Soll ich meine Mutter, den Großvater, die Schwester, den Freund vor Einsamkeit verglühen lassen oder mich doch hin wagen? Was, wenn ich mich selbst schon völlig auflöse in emotionalen Talfahrten, gespeist aus mangelnder menschlicher Nähe und katastrophalen Zukunftsszenarien in meinem Kopf? Wie soll ich die Angst managen, die zwischen prospektiven Schuldgefühlen, falls ich zum Überträger werde und, falls ich selbst betroffen bin, Horrorschmerzen bei einem üblen Verlauf, hin und her pendelt?

▬▬▬▬▬▬

### Arbeitsauftrag A:
Woraus speisen sich laut dem Abschnitt die emotionalen Talfahrten?
### Arbeitsauftrag B:
Schreib den Abschnitt beginnend bei "Soll ich meine" und endend mit "und her pendelt?" erneut ab und tausche dabei "Großvater" gegen "Onkel" aus.
Die folgenden Daten stehen in keinem Zusammenhang mit dem Abschnitt.

### Datenauszug:

▬▬▬▬▬▬

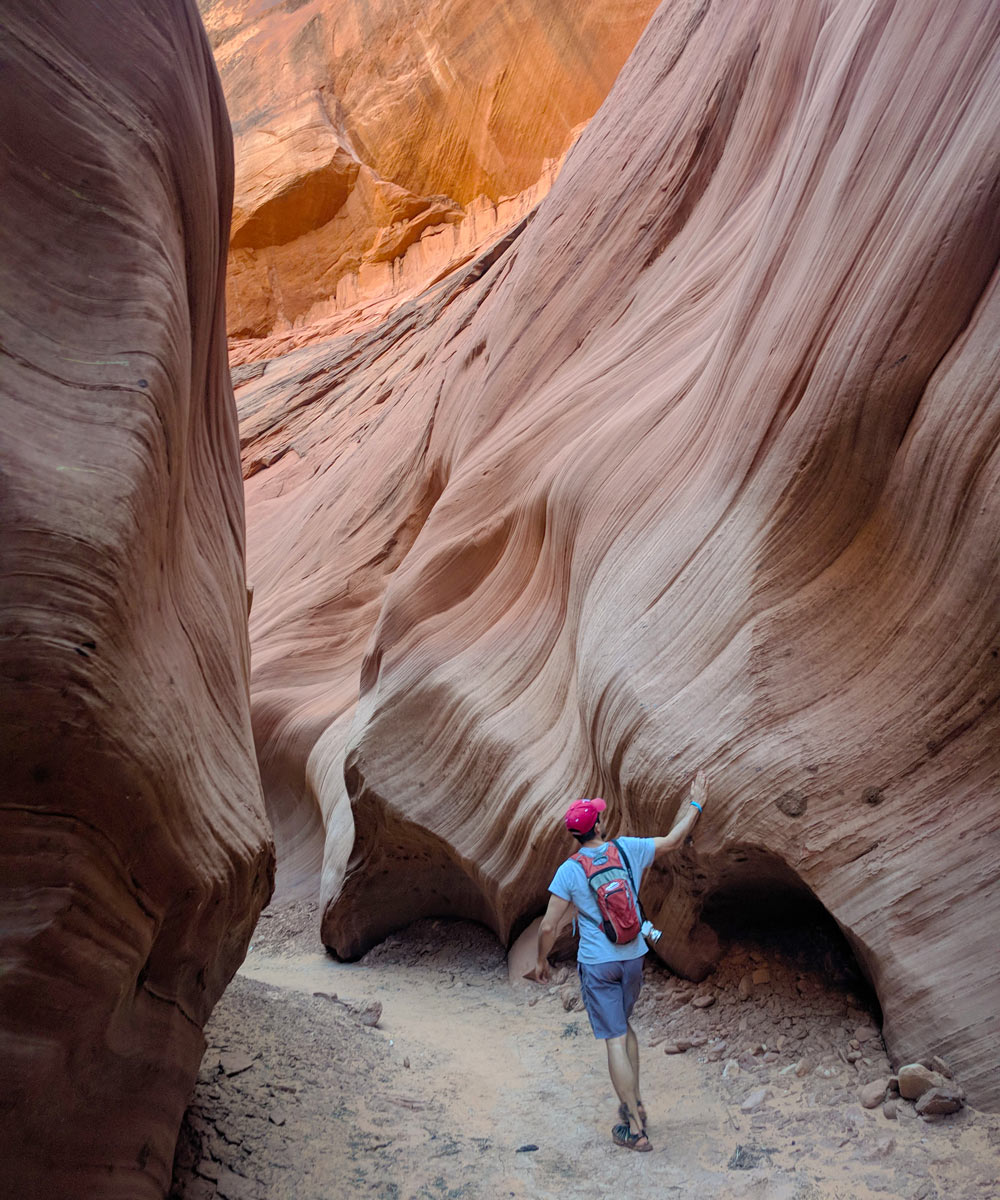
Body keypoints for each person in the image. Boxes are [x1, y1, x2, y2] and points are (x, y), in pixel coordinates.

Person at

▬▬▬▬▬▬

### Lösung A:
Aus mangelnder menschlicher Nähe und katastrophalen Zukunftsszenarien im Kopf.

### Lösung B:
Soll ich meine Mutter, den Onkel, die Schwester, den Freund vor Einsamkeit verglühen lassen oder mich doch hin wagen? Was, wenn ich mich selbst schon völlig auflöse in emotionalen Talfahrten, gespeist aus mangelnder menschlicher Nähe und katastrophalen Zukunftsszenarien in meinem Kopf? Wie soll ich die Angst managen, die zwischen prospektiven Schuldgefühlen, falls ich zum Überträger werde und, falls ich selbst betroffen bin, Horrorschmerzen bei einem üblen Verlauf, hin und her pendelt?